--- START ---

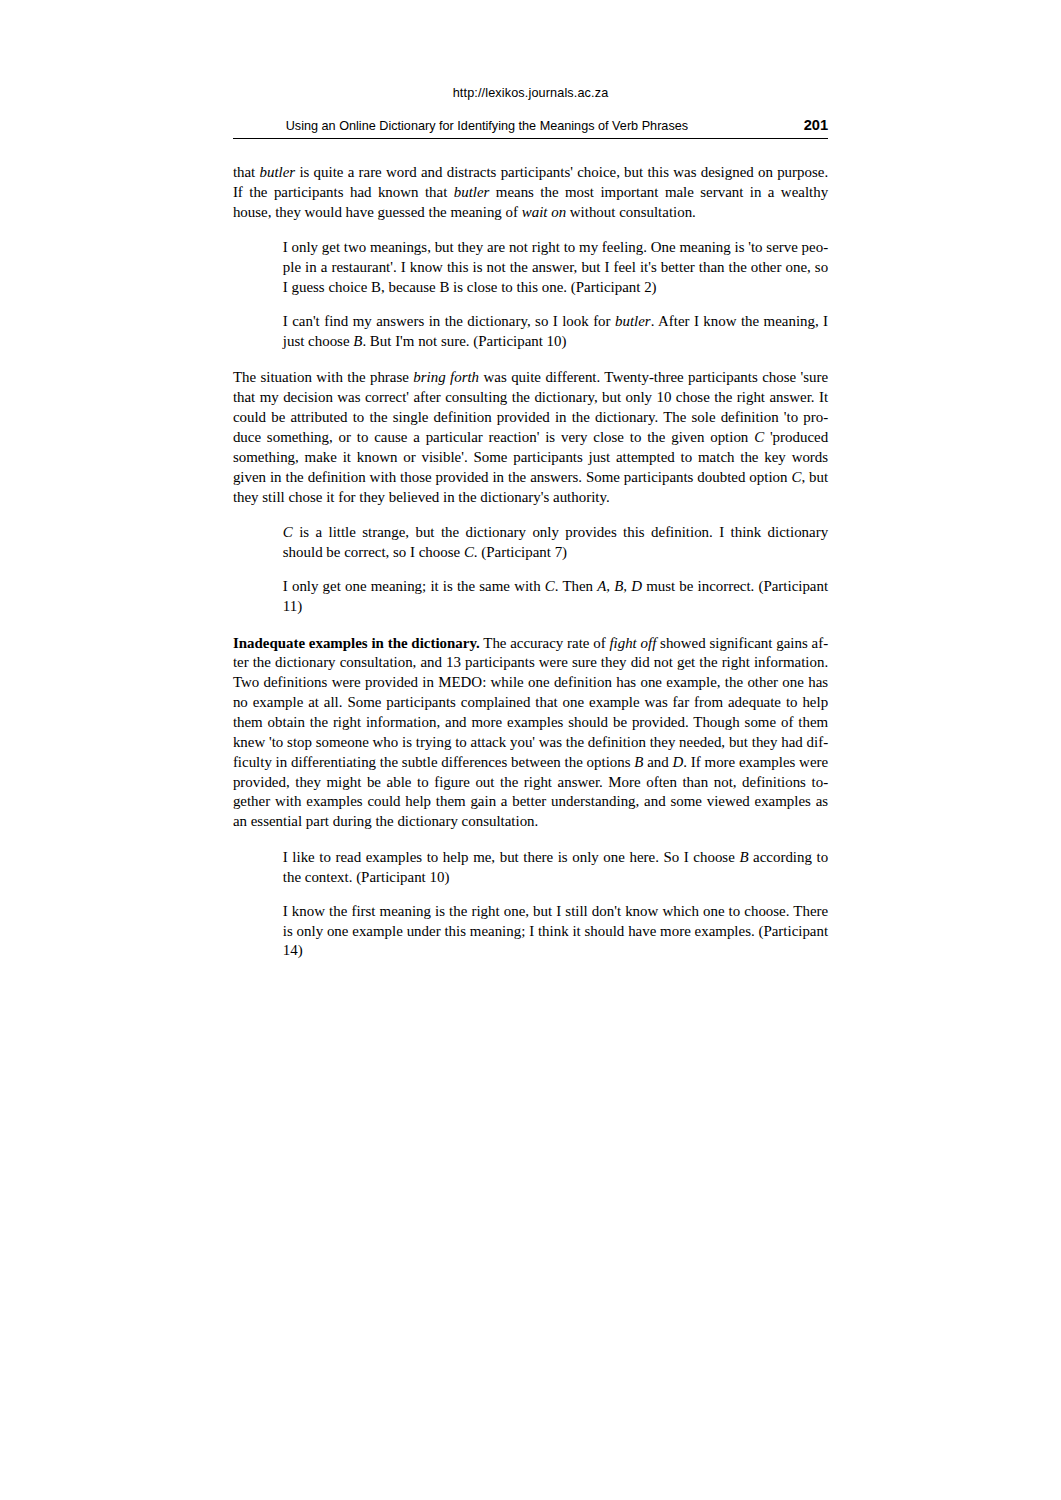http://lexikos.journals.ac.za
Using an Online Dictionary for Identifying the Meanings of Verb Phrases 201
that butler is quite a rare word and distracts participants' choice, but this was designed on purpose. If the participants had known that butler means the most important male servant in a wealthy house, they would have guessed the meaning of wait on without consultation.
I only get two meanings, but they are not right to my feeling. One meaning is 'to serve people in a restaurant'. I know this is not the answer, but I feel it's better than the other one, so I guess choice B, because B is close to this one. (Participant 2)
I can't find my answers in the dictionary, so I look for butler. After I know the meaning, I just choose B. But I'm not sure. (Participant 10)
The situation with the phrase bring forth was quite different. Twenty-three participants chose 'sure that my decision was correct' after consulting the dictionary, but only 10 chose the right answer. It could be attributed to the single definition provided in the dictionary. The sole definition 'to produce something, or to cause a particular reaction' is very close to the given option C 'produced something, make it known or visible'. Some participants just attempted to match the key words given in the definition with those provided in the answers. Some participants doubted option C, but they still chose it for they believed in the dictionary's authority.
C is a little strange, but the dictionary only provides this definition. I think dictionary should be correct, so I choose C. (Participant 7)
I only get one meaning; it is the same with C. Then A, B, D must be incorrect. (Participant 11)
Inadequate examples in the dictionary. The accuracy rate of fight off showed significant gains after the dictionary consultation, and 13 participants were sure they did not get the right information. Two definitions were provided in MEDO: while one definition has one example, the other one has no example at all. Some participants complained that one example was far from adequate to help them obtain the right information, and more examples should be provided. Though some of them knew 'to stop someone who is trying to attack you' was the definition they needed, but they had difficulty in differentiating the subtle differences between the options B and D. If more examples were provided, they might be able to figure out the right answer. More often than not, definitions together with examples could help them gain a better understanding, and some viewed examples as an essential part during the dictionary consultation.
I like to read examples to help me, but there is only one here. So I choose B according to the context. (Participant 10)
I know the first meaning is the right one, but I still don't know which one to choose. There is only one example under this meaning; I think it should have more examples. (Participant 14)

--- END ---

## Task details
Transcribe the records in full and exactly. Pictures stay out.

## Answer box
http://lexikos.journals.ac.za
Using an Online Dictionary for Identifying the Meanings of Verb Phrases 201
that butler is quite a rare word and distracts participants' choice, but this was designed on purpose. If the participants had known that butler means the most important male servant in a wealthy house, they would have guessed the meaning of wait on without consultation.
I only get two meanings, but they are not right to my feeling. One meaning is 'to serve people in a restaurant'. I know this is not the answer, but I feel it's better than the other one, so I guess choice B, because B is close to this one. (Participant 2)
I can't find my answers in the dictionary, so I look for butler. After I know the meaning, I just choose B. But I'm not sure. (Participant 10)
The situation with the phrase bring forth was quite different. Twenty-three participants chose 'sure that my decision was correct' after consulting the dictionary, but only 10 chose the right answer. It could be attributed to the single definition provided in the dictionary. The sole definition 'to produce something, or to cause a particular reaction' is very close to the given option C 'produced something, make it known or visible'. Some participants just attempted to match the key words given in the definition with those provided in the answers. Some participants doubted option C, but they still chose it for they believed in the dictionary's authority.
C is a little strange, but the dictionary only provides this definition. I think dictionary should be correct, so I choose C. (Participant 7)
I only get one meaning; it is the same with C. Then A, B, D must be incorrect. (Participant 11)
Inadequate examples in the dictionary. The accuracy rate of fight off showed significant gains after the dictionary consultation, and 13 participants were sure they did not get the right information. Two definitions were provided in MEDO: while one definition has one example, the other one has no example at all. Some participants complained that one example was far from adequate to help them obtain the right information, and more examples should be provided. Though some of them knew 'to stop someone who is trying to attack you' was the definition they needed, but they had difficulty in differentiating the subtle differences between the options B and D. If more examples were provided, they might be able to figure out the right answer. More often than not, definitions together with examples could help them gain a better understanding, and some viewed examples as an essential part during the dictionary consultation.
I like to read examples to help me, but there is only one here. So I choose B according to the context. (Participant 10)
I know the first meaning is the right one, but I still don't know which one to choose. There is only one example under this meaning; I think it should have more examples. (Participant 14)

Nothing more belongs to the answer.